22b Green Bank Observatory Time Allocation Committee Report

A total of 70 proposals requesting NSF-funded “open skies” time were submitted to the Green Bank Observatory’s Robert C. Byrd Green Bank Telescope (GBT) for semester 22B. Proposals are reviewed on a competitive basis with a panel review system (see Proposal Review System). Below are the statistics by proposal count and hours. The oversubscription is the ratio of the number of submitted proposals to the number of approved proposals. The pressure is the ratio of the requested time to the available time in hours. Here we only include proposals submitted for the 22B semester that have been reviewed by the Green Bank Observatory Telescope Allocation Committee (TAC).

A description of the 22B proposals accepted can be found here.

Statistics by Proposal Count

Total Proposals 70
Approved 30
Filler 19
Rejected 18
Hold 2
Withdrawn1
Oversubscription 2.33
Table 1

Statistics by Proposal Hours

Requested Time 3334.25 hours
Available Time 1838.75 hours
Approved 694.75 hours
Filler 376.75 hours
Rejected 2134.75 hours
Pressure 1.8
Table 2

GBT Pressure Plots

Observations in high-frequency bands require better weather conditions than observations in lower frequency bands. The GBT uses three weather categories: poor (for observations below 8 GHz), good (observations between 8-18 GHz and 26.5-50 GHz), and excellent (observation in the 18-26.5 GHz band and above 50 GHz). The first three figures below show the pressure plots for each of these weather categories. The last figure includes all-weather categories. The black horizontal line shows the total available hours. The letters A, B, and C correspond to the priorities assigned by the TAC where A and B are approved time and C is filler time. Carryover is time allocated by a TAC from a previous semester that is being executed in the 22A semester.

GBT Observation Preparation

Please use the GBT Dynamic Scheduling System (DSS) to enable observing sessions, select observers for your project, and enter your blackout dates. The DSS Home Page has additional information about the DSS. See GBT Observing for information about how to prepare for your observations.

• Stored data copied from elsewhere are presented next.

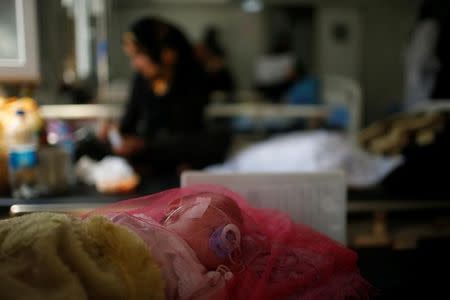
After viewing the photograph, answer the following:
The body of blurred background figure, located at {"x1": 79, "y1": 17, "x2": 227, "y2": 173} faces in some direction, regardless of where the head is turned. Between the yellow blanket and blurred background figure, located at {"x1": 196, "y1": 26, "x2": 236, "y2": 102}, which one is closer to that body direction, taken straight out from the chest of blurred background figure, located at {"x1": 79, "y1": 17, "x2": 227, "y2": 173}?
the yellow blanket

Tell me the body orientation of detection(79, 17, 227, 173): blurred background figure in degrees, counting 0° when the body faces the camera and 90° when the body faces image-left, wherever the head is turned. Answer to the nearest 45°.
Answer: approximately 45°

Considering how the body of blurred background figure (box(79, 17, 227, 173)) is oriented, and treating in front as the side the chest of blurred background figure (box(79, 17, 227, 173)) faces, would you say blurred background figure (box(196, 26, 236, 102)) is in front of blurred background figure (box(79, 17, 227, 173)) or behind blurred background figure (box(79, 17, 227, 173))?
behind

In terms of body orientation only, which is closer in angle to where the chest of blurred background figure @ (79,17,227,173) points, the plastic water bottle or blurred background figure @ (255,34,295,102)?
the plastic water bottle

Please note that the DSS uses the average Right Ascension (RA) and Declination (Dec) of all sources within a session. The average RA and Dec will be used to determine when the session can be scheduled. You will need to carefully check the RA and Dec, along with the minimum and maximum session lengths, to make sure that these values are satisfactory and will allow all your sources to be observed before enabling the session.